Coronavírus

14/07/2020 | domtotal.com

Segundo OMS, normalidade pré-pandemia ainda continua distante

'O vírus continua sendo o inimigo público', disse o diretor-geral Tedros Adhanom

O diretor-geral da OMS, Tedros Adhanom Ghebreyesus, em entrevista coletiva em Genebra, em 3 de julho de 2020
O diretor-geral da OMS, Tedros Adhanom Ghebreyesus, em entrevista coletiva em Genebra, em 3 de julho de 2020 (POOL/AFP)

O mundo não vai recuperar a "antiga normalidade em um futuro previsível", advertiu a Organização Mundial da Saúde (OMS), nessa segunda-feira (13), um dia após relatar um recorde de 230 mil novos casos de Covid-19 em um dia.

"O vírus continua sendo o inimigo público número um, embora as ações de muitos governos e pessoas não reflitam isso", declarou à imprensa o diretor-geral da OMS, Tedros Adhanom Ghebreyesus.

Para ele, "muitos países vão na direção errada". "Mensagens contraditórias dos líderes minam o ingrediente essencial de qualquer resposta: confiança", acrescentou, sem citar nomes.

Mais uma vez, o chefe da OMS pediu aos governos que se comuniquem claramente com seus cidadãos e estabeleçam estratégias abrangentes para suprimir a transmissão do coronavírus e salvar vidas.

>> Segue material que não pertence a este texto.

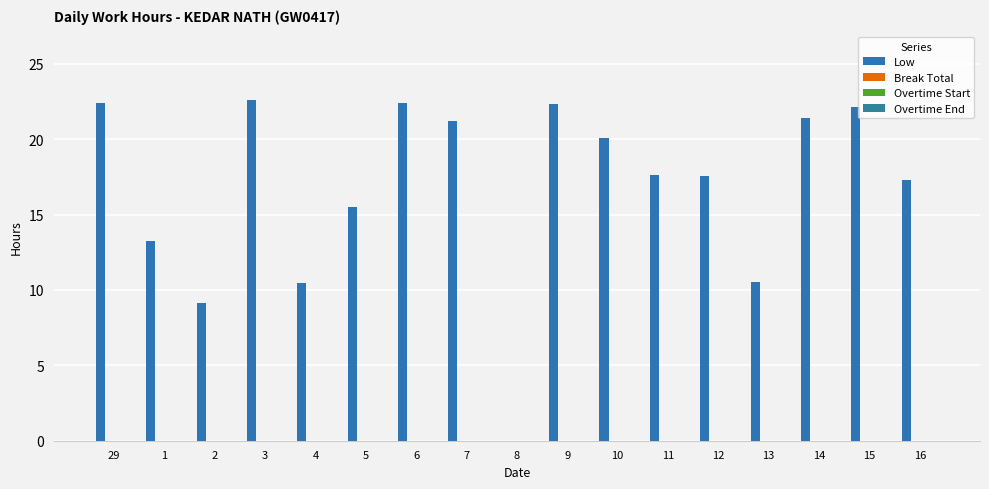

Are the bars grouped side by side (vs. stacked)?

No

E que, ao mesmo tempo, peçam à população para continuar tomando as devidas precauções, como respeitar a distância física, lavar as mãos, usar máscaras e se isolar, se estiver doente.

"Se esses princípios básicos não forem seguidos, essa pandemia pode ir apenas em uma direção: ou seja, de pior a pior", insistiu. "Quero ser franco com vocês: não haverá um retorno à normalidade em um futuro previsível", completou.

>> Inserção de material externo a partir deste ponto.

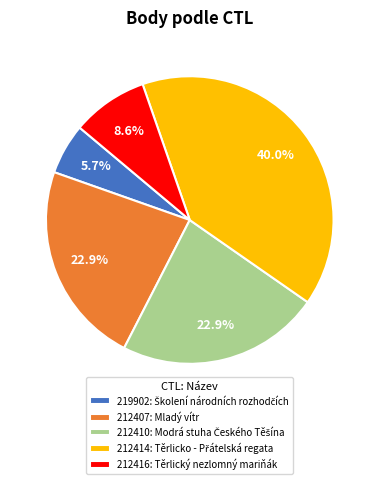

Do 212407 and 212410 together represent more than half of the pie?

No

A pandemia matou mais de 569 mil pessoas em todo mundo desde o final de dezembro. Oficialmente, mais de 13 milhões foram contaminadas, e pelo menos 6,9 milhões são consideradas curadas.

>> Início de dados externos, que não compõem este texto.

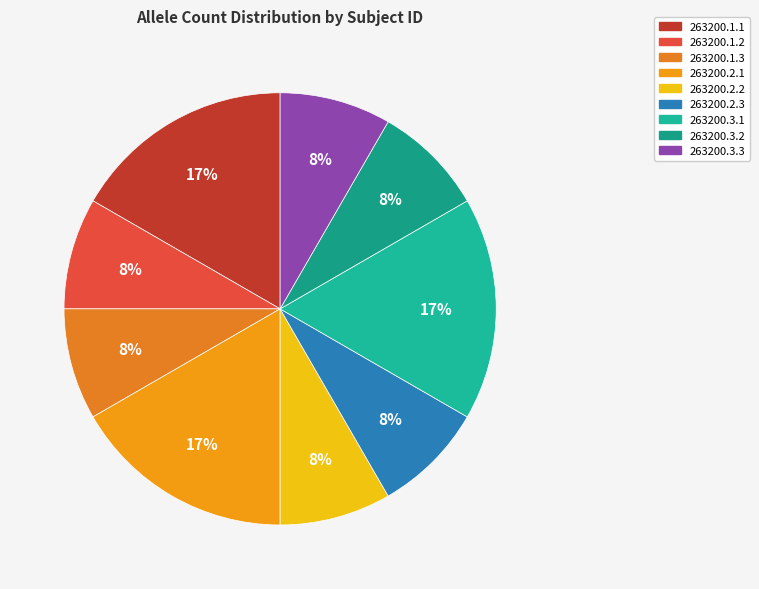

How many slices are in this pie chart?

9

Os Estados Unidos são, hoje, o país mais afetado em número de casos e em óbitos. Em segundo lugar, está o Brasil. "O epicentro do vírus está agora nas Américas, onde se registrou mais de 50% dos casos do mundo todo", acrescentou Tedros Adhanom Ghebreyesus.

EUA

Tedros, cuja liderança tem sido criticada pelo presidente dos Estados Unidos, Donald Trump, disse que de 230 mil novos casos no domingo, 80% eram de dez países e 50% de apenas dois.

Ele disse que a OMS ainda não recebeu uma notificação formal da saída dos EUA da organização, anunciada por Trump. O presidente norte-americano diz que a OMS se alinhou à China, onde a Covid-19 foi detectada pela primeira vez, no início da crise.

Trump, que usou uma máscara protetora em público pela primeira vez no fim de semana, foi acusado por adversários políticos de não levar o novo coronavírus a sério o suficiente, o que ele nega.

Uma equipe da OMS foi à China para investigar as origens do novo coronavírus, descoberto pela primeira vez na cidade de Wuhan. Os membros da equipe ficaram em quarentena, de acordo com o procedimento padrão, antes de começar a trabalhar com cientistas chineses, disse Mike Ryan, chefe do Programa de Emergências da OMS.